- Extract:
##############################

There are several ways to configure the Azure AD application with a “Federated Identity Credential” using this information:

Using the Azure AD portal

The Azure AD portal has added preview features to simplify this configuration. Visit the Azure AD portal, and pick your application under “App registrations”. Go to “Certificated & secrets” and pick “Federated Credentials”. Select “Add credential”. Azure AD App credential

In the “Federated credential scenario”, pick “Kubernetes accessing Azure resources” Azure AD K8s scenario Populate the cluster issuer URL, the namespace and service account for your deployment. Azure AD will populate the subject name with the format used by Kubernetes. Azure AD K8s credential

other ways to achieve this

You can also use the Azure CLI or do this programmatically. See this blog post for details.

Part 4: Access Azure resources using the Kubernetes token

Kubernetes issues a token for the service account at a file location specified by the mutating webhook. This token can be exchanged for an Azure AD access token. My github repo provides a simple example to demonstrate this exchange. It shows this for both Azure Identity SDK and Microsoft Authentication Library.

Updates to the Azure Identity SDK use the configuration setup by the mutating admission webhook. This allows us to use existing and familiar code patterns. Here’s an example snippet for accessing Azure blob storage:

import { BlobServiceClient } from "@azure/storage-blob"; 
import { DefaultAzureCredential } from "@azure/identity";

const credential = new DefaultAzureCredential();

const blobClient = new BlobServiceClient(`https://${account}.blob.core.windows.net`,
                                          credential );

Using Microsoft Authentication Library (MSAL)

Alternately, you can use MSAL and write code similar to what we saw in the blog for Google Cloud. In the case of Kubernetes, the token is available at a file location configured by the mutating admission webhook. The value of this file location is available in the AZURE_FEDERATED_TOKEN_FILE environment variable.

async function k8sToken() {
  return new Promise(function (resolve, reject) {
    fs.readFile(process.env.AZURE_FEDERATED_TOKEN_FILE, "utf8", function (err, data) {
      if (err) {
        logger.error("k8s token error %o", err);
        reject(err);
      }
      else {
        logger.debug("k8s token is %o", data);
        resolve(data);
      }
    });
  });
}

We can exchange this token for an Azure AD access token. This is identical to what was described in the Google Cloud blog post and repeated here for completeness.

##############################

[Stored records]
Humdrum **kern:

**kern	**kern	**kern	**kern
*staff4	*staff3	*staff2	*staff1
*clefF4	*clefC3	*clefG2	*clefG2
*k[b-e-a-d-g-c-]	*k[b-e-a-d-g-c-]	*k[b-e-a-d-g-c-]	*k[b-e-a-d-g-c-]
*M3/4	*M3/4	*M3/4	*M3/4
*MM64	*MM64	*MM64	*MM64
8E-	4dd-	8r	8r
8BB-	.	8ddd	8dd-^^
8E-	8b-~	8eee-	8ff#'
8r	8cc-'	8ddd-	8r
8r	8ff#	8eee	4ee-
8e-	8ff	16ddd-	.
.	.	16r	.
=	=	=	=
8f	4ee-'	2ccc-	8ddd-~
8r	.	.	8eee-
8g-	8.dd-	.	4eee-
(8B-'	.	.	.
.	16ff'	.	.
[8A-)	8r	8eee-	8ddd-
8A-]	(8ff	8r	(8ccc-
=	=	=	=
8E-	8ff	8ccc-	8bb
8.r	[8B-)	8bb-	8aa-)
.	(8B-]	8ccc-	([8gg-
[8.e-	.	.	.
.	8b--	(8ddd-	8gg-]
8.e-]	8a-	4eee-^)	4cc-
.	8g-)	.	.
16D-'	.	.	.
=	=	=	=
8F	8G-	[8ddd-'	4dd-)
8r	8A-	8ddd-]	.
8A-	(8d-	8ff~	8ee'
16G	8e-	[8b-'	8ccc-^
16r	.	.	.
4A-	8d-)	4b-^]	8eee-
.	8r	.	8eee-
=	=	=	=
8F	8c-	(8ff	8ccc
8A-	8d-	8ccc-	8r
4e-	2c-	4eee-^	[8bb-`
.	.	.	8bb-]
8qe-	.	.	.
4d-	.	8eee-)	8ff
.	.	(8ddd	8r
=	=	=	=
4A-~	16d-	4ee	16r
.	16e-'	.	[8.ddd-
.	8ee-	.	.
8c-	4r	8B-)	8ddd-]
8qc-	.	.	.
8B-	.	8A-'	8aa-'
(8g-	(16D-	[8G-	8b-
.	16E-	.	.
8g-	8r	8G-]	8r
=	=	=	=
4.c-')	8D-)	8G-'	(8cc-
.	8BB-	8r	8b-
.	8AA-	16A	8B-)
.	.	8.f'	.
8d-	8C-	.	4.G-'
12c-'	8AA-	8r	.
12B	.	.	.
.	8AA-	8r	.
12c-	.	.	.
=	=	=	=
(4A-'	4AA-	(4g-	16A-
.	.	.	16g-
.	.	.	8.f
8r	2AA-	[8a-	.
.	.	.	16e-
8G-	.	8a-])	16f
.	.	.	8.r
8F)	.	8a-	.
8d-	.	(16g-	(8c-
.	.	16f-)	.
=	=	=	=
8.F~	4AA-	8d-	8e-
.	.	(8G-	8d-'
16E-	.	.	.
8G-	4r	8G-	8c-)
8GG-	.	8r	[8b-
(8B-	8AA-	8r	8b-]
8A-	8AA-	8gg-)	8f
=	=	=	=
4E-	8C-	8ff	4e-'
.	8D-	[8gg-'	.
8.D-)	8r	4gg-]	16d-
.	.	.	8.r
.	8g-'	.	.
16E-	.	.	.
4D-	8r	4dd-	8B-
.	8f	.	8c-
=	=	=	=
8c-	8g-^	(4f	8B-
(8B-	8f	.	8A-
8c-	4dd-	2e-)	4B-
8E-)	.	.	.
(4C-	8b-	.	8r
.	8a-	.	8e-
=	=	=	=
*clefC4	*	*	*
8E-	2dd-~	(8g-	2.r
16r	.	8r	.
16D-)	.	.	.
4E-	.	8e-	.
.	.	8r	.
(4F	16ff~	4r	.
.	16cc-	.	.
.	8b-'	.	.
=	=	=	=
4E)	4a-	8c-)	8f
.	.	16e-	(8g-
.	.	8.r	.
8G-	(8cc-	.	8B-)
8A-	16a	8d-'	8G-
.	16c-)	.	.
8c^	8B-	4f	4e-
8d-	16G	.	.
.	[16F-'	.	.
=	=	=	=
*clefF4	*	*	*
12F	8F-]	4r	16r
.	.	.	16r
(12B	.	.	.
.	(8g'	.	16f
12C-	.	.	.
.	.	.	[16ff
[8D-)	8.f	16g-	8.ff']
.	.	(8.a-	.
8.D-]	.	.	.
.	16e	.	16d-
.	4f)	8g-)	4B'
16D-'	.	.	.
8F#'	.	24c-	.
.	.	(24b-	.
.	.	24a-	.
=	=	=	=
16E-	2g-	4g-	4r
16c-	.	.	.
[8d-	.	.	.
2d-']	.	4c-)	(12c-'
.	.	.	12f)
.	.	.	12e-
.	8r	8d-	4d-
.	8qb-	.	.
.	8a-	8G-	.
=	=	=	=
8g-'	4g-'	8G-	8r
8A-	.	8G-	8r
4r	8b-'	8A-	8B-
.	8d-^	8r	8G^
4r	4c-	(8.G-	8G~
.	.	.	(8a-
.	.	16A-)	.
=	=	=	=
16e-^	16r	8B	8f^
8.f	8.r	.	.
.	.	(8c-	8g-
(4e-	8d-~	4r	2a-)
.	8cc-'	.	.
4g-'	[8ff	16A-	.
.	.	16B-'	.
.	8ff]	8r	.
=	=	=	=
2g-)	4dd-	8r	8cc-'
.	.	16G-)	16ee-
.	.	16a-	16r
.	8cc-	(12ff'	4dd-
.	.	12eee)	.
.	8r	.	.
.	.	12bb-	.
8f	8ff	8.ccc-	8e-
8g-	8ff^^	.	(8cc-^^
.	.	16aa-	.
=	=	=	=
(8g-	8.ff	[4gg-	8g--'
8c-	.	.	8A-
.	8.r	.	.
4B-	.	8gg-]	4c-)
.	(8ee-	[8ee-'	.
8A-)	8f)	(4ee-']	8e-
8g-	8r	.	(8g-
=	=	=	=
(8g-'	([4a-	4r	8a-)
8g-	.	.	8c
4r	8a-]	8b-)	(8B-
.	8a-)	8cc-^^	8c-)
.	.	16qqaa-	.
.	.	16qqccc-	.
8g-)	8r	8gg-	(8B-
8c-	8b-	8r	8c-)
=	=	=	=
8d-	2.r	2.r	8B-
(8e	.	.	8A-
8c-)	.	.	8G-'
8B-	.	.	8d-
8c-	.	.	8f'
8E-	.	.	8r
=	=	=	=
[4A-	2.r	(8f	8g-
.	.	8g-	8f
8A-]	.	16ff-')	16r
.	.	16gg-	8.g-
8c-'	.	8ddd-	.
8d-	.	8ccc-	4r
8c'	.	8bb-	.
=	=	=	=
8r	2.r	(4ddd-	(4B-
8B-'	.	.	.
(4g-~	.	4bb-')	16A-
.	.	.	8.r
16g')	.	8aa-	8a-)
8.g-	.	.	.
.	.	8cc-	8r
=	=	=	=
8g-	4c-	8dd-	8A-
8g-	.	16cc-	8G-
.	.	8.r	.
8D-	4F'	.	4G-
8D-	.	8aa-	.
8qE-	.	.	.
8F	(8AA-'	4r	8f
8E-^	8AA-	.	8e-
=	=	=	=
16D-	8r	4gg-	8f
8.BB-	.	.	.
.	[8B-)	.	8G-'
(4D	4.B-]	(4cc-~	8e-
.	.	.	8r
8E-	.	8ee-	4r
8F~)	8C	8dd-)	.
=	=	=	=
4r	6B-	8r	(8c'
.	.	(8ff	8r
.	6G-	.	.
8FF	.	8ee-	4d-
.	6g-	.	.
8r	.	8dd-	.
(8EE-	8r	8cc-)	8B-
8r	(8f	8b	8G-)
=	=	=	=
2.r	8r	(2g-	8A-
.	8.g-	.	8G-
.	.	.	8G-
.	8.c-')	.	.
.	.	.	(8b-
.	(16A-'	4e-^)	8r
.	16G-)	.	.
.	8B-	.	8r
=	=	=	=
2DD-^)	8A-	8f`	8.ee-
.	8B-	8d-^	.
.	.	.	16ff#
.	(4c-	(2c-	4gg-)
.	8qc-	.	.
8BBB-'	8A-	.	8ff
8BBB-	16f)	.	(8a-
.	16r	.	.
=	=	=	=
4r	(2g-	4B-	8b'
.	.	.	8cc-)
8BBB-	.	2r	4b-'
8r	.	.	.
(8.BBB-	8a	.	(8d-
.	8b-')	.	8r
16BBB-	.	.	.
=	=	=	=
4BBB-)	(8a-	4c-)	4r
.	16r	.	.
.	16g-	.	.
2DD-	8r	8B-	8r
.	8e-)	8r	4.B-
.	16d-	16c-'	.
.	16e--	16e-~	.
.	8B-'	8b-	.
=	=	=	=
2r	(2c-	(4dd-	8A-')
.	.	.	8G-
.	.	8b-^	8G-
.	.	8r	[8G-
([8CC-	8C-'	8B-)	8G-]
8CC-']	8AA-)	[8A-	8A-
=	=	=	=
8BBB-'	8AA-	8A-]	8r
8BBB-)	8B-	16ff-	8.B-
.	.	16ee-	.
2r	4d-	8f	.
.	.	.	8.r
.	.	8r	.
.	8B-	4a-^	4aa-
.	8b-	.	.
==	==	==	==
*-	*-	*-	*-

##############################

- Challenges:
1. Decide whether each statement below agrees with the Azure AD extract. Answer yes or no for each, and quote the words of the extract that settle it.
(a) The location of the Kubernetes token file is given in the AZURE_FEDERATED_TOKEN_FILE environment variable.
(b) When adding a Kubernetes credential in the portal, the user must type the subject name by hand.
(c) The example in the github repo demonstrates the token exchange only for the Azure Identity SDK.
2. Rewrite the paragraph of the Azure AD extract that begins "Kubernetes issues a token for the service account" as a short bulleted list, keeping its main facts.
3. Write out the Azure AD extract word for word from "Using Microsoft Authentication" up to and including "AZURE_FEDERATED_TOKEN_FILE environment variable.".

- Solutions to the tasks:
1.
(a) Yes: "The value of this file location is available in the AZURE_FEDERATED_TOKEN_FILE environment variable."
(b) No: "Azure AD will populate the subject name with the format used by Kubernetes."
(c) No: "It shows this for both Azure Identity SDK and Microsoft Authentication Library."

2.
- Kubernetes issues a token for the service account at a file location set by the mutating webhook.
- This token can be exchanged for an Azure AD access token.
- A simple example of the exchange is provided in a github repo.
- The example covers both the Azure Identity SDK and the Microsoft Authentication Library.

3.
Using Microsoft Authentication Library (MSAL)

Alternately, you can use MSAL and write code similar to what we saw in the blog for Google Cloud. In the case of Kubernetes, the token is available at a file location configured by the mutating admission webhook. The value of this file location is available in the AZURE_FEDERATED_TOKEN_FILE environment variable.